BALTIMORE -- Gary Sanchez's suspension has been reduced from four to three games, and he began serving it on Monday, leaving the Yankees without one of their hottest hitters for this week's series against the Orioles.
Coming off a key showdown in The Bronx in which they took three of four games from the American League East-leading Red Sox to pull within 3 1/2 of the division lead, the Yankees are preparing for another tough battle against the O's, who trail New York by 3 1/2 games for the first AL Wild Card. The Twins sit two games back of the Yanks.
"In a way I feel good about it, and then on the other hand I don't feel good about it," Sanchez said through an interpreter. "I'm unable to help my team in these important games, and I want to be able to help."

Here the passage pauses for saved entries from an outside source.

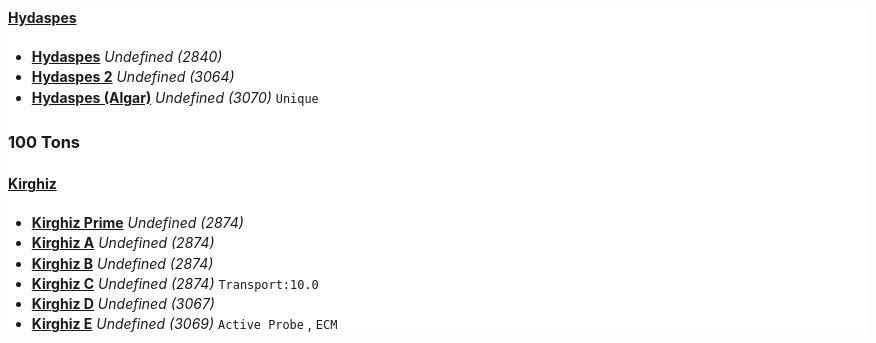 #### [Hydaspes](../../../units/hydaspes.md) 

- [**Hydaspes**](../../../units/hydaspes/hydaspes.md) *Undefined (2840)* 
- [**Hydaspes 2**](../../../units/hydaspes/hydaspes_2.md) *Undefined (3064)* 
- [**Hydaspes (Algar)**](../../../units/hydaspes/hydaspes_algar.md) *Undefined (3070)* `Unique` 

### 100 Tons 

#### [Kirghiz](../../../units/kirghiz.md) 

- [**Kirghiz Prime**](../../../units/kirghiz/kirghiz_prime.md) *Undefined (2874)* 
- [**Kirghiz A**](../../../units/kirghiz/kirghiz_a.md) *Undefined (2874)* 
- [**Kirghiz B**](../../../units/kirghiz/kirghiz_b.md) *Undefined (2874)* 
- [**Kirghiz C**](../../../units/kirghiz/kirghiz_c.md) *Undefined (2874)* `Transport:10.0` 
- [**Kirghiz D**](../../../units/kirghiz/kirghiz_d.md) *Undefined (3067)* 
- [**Kirghiz E**](../../../units/kirghiz/kirghiz_e.md) *Undefined (3069)* `Active Probe` , `ECM`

Sanchez said that his appeal was handled by his agent and the Major League Baseball Players Association, and he will be eligible to return on Friday, when the Yankees take on the Rangers in Arlington. Sanchez said that he felt fortunate to have been able to play in the series against Boston.
"Obviously this is an important time for us, so we don't want to miss him at all, but again, it's better than four," Yankees manager Joe Girardi said. "Taking one game off could be really important for us. The next three days we'll be without him, and we'll have to deal with it and we'll go from there."
Catcher Austin Romine was also suspended for two games; his appeal is still ongoing. Girardi said that he plans to have Romine catch all three games against the Orioles; the club also added veteran Erik Kratz to the active roster last week following a trade with the Indians.
"[Romine is] familiar with the pitchers, he understands the staff and I think it's tough to bring a catcher in this time of year that hasn't seen the staff," Girardi said. "But if we need Kratzie, I'm not afraid to put him in there."
Sanchez was originally suspended four games for his role in an Aug. 24 benches-clearing incident between the Yankees and Tigers at Comerica Park, which involved throwing punches. The Tigers' Miguel Cabrera received the harshest penalty, which was reduced from seven games to six.
"I want to apologize for my actions during the last Detroit Tigers series," Sanchez said in a statement released on his Facebook page. "The heat of the moment and my desire to protect my teammates led me to commit some errors during the brawl. It's an incident I regret and from which I have learned.
"I know to some these may be mere words, but they are words that I feel the need to express, because I sincerely feel this way, and for respect to you, the fans, the Yankees organization, the Detroit Tigers and the game of Baseball."
Sanchez has tallied seven homers and 20 RBIs in his last 17 games, and is hitting .276/.344/.527 with 28 homers and 79 RBIs in 103 games overall.